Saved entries

◆ ◆ ◆ ◆

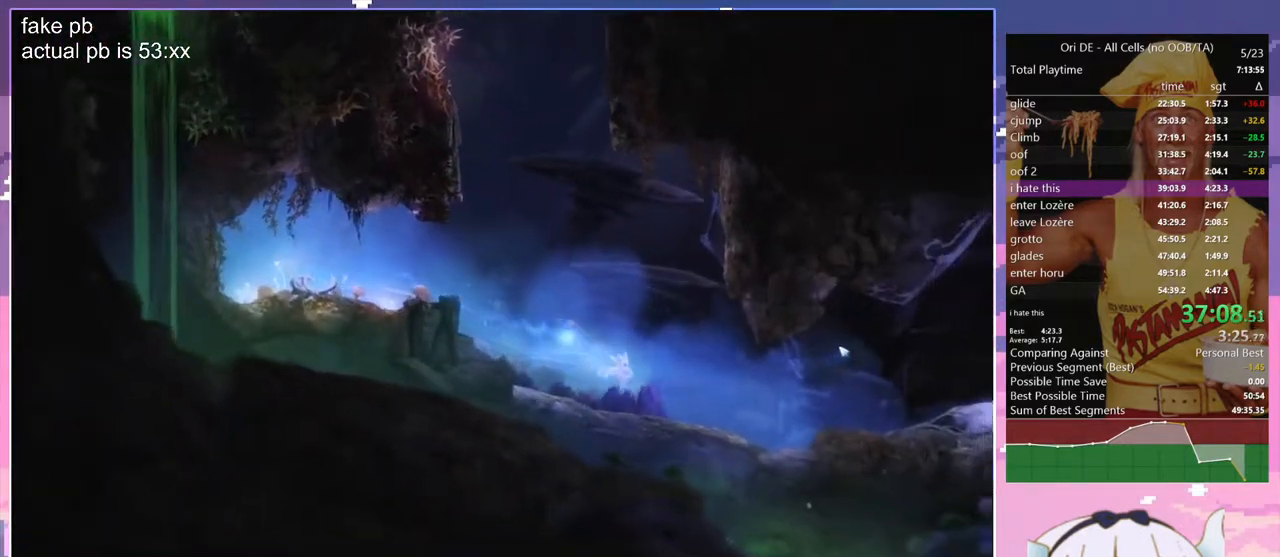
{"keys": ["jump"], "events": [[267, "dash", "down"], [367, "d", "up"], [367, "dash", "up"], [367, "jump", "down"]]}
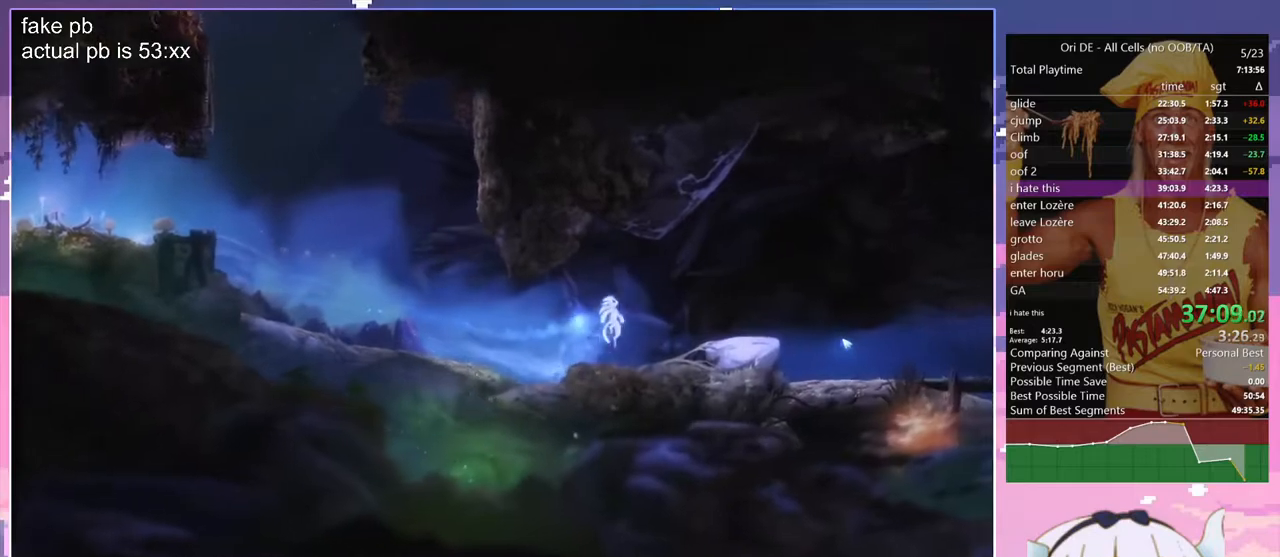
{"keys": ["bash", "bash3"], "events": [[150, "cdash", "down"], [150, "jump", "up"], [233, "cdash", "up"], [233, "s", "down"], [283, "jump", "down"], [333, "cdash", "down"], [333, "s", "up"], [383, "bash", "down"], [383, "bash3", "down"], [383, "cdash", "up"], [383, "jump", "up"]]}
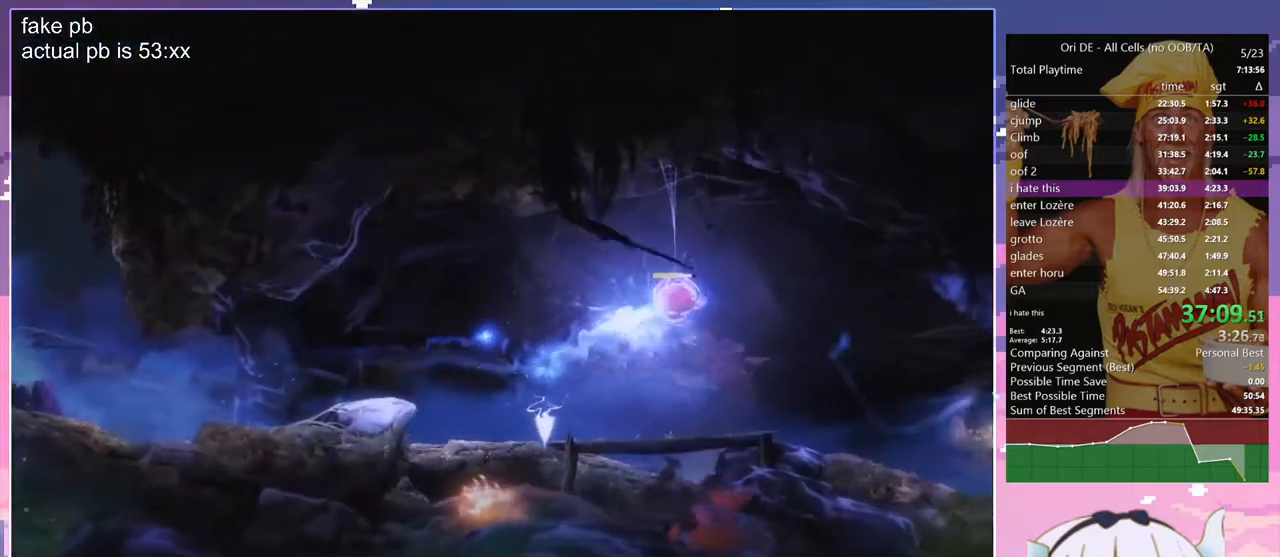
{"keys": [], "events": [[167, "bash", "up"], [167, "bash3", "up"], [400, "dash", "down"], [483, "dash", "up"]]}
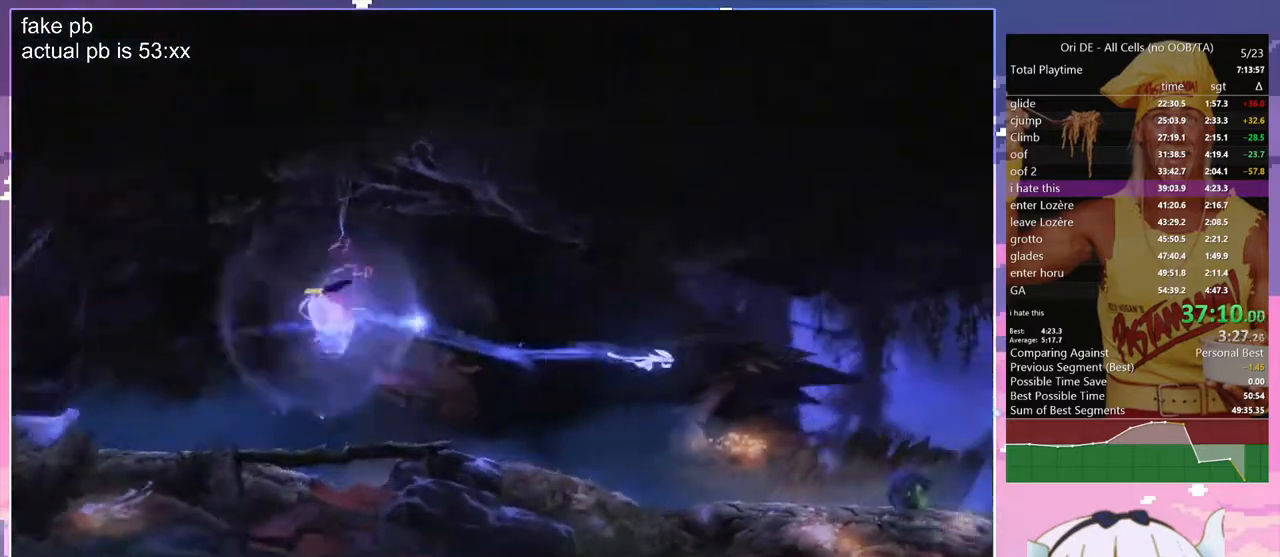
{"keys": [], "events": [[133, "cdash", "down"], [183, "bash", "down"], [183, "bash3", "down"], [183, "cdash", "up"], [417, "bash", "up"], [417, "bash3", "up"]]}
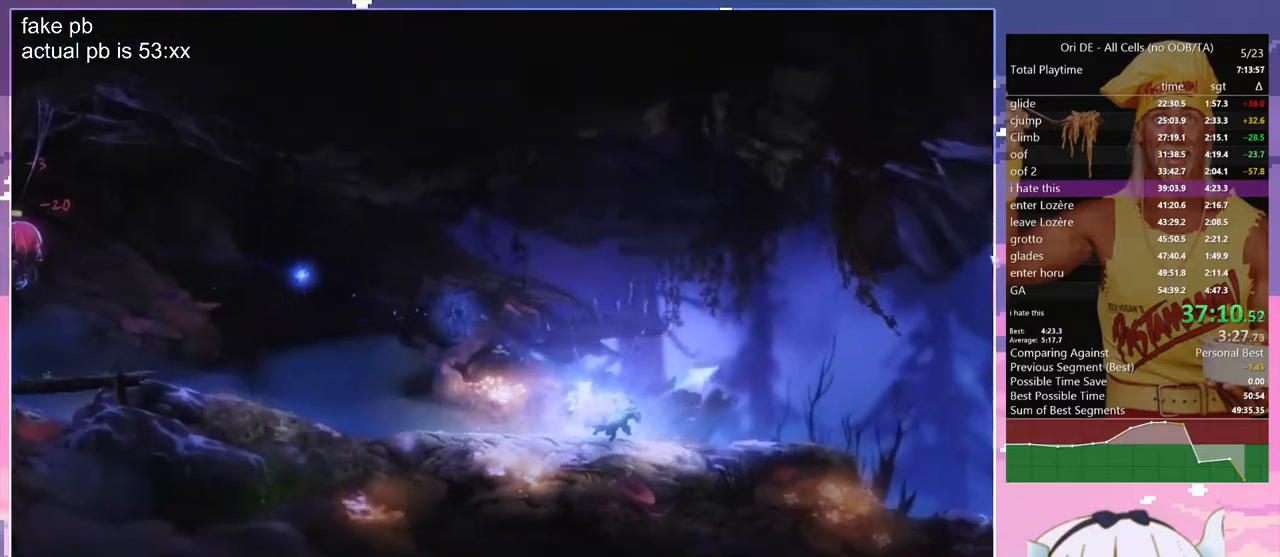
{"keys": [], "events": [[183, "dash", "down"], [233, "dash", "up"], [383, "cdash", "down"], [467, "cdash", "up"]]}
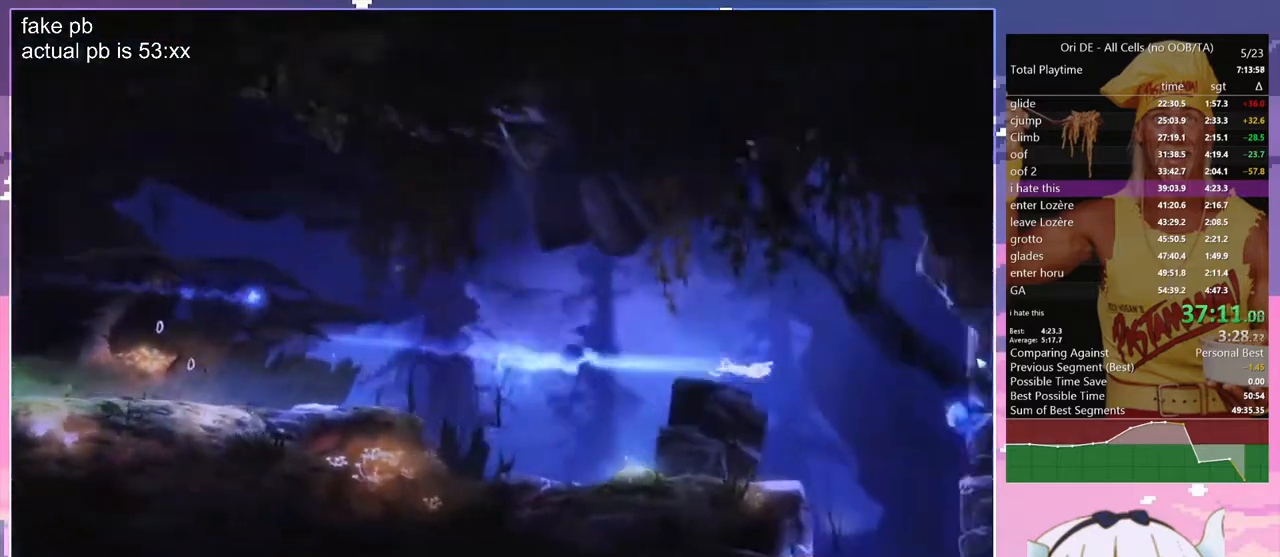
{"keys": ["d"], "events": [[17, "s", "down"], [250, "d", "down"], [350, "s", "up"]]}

◆ ◆ ◆ ◆

(TASK DETAILS)
Copy all of the entries verbatim, leaving out any pictures they contain.

(SOLUTION TO THE EXERCISE)
{"keys": ["jump"], "events": [[267, "dash", "down"], [367, "d", "up"], [367, "dash", "up"], [367, "jump", "down"]]}
{"keys": ["bash", "bash3"], "events": [[150, "cdash", "down"], [150, "jump", "up"], [233, "cdash", "up"], [233, "s", "down"], [283, "jump", "down"], [333, "cdash", "down"], [333, "s", "up"], [383, "bash", "down"], [383, "bash3", "down"], [383, "cdash", "up"], [383, "jump", "up"]]}
{"keys": [], "events": [[167, "bash", "up"], [167, "bash3", "up"], [400, "dash", "down"], [483, "dash", "up"]]}
{"keys": [], "events": [[133, "cdash", "down"], [183, "bash", "down"], [183, "bash3", "down"], [183, "cdash", "up"], [417, "bash", "up"], [417, "bash3", "up"]]}
{"keys": [], "events": [[183, "dash", "down"], [233, "dash", "up"], [383, "cdash", "down"], [467, "cdash", "up"]]}
{"keys": ["d"], "events": [[17, "s", "down"], [250, "d", "down"], [350, "s", "up"]]}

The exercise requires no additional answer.